Format everything in the listing below from the line containing "pose: elev=309.6 azim=299.0" down to the line containing "Dot at: occluded", both lines included, as a JSON list of strings. Use one string per line and leave out any blank lines.

• [WORKING DATA]:
--- start ---

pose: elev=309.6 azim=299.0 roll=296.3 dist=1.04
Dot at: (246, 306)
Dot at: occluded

--- end ---
--- start ---

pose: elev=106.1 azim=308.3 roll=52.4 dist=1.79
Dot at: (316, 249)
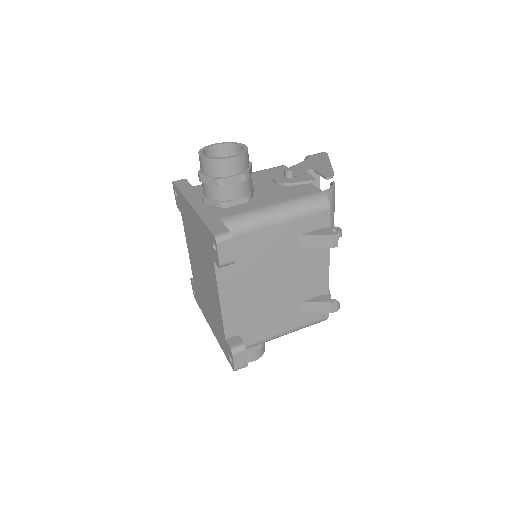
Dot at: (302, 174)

--- end ---

• [PROBLEM SOLUTION]:
[
  "pose: elev=309.6 azim=299.0 roll=296.3 dist=1.04",
  "Dot at: (246, 306)",
  "Dot at: occluded"
]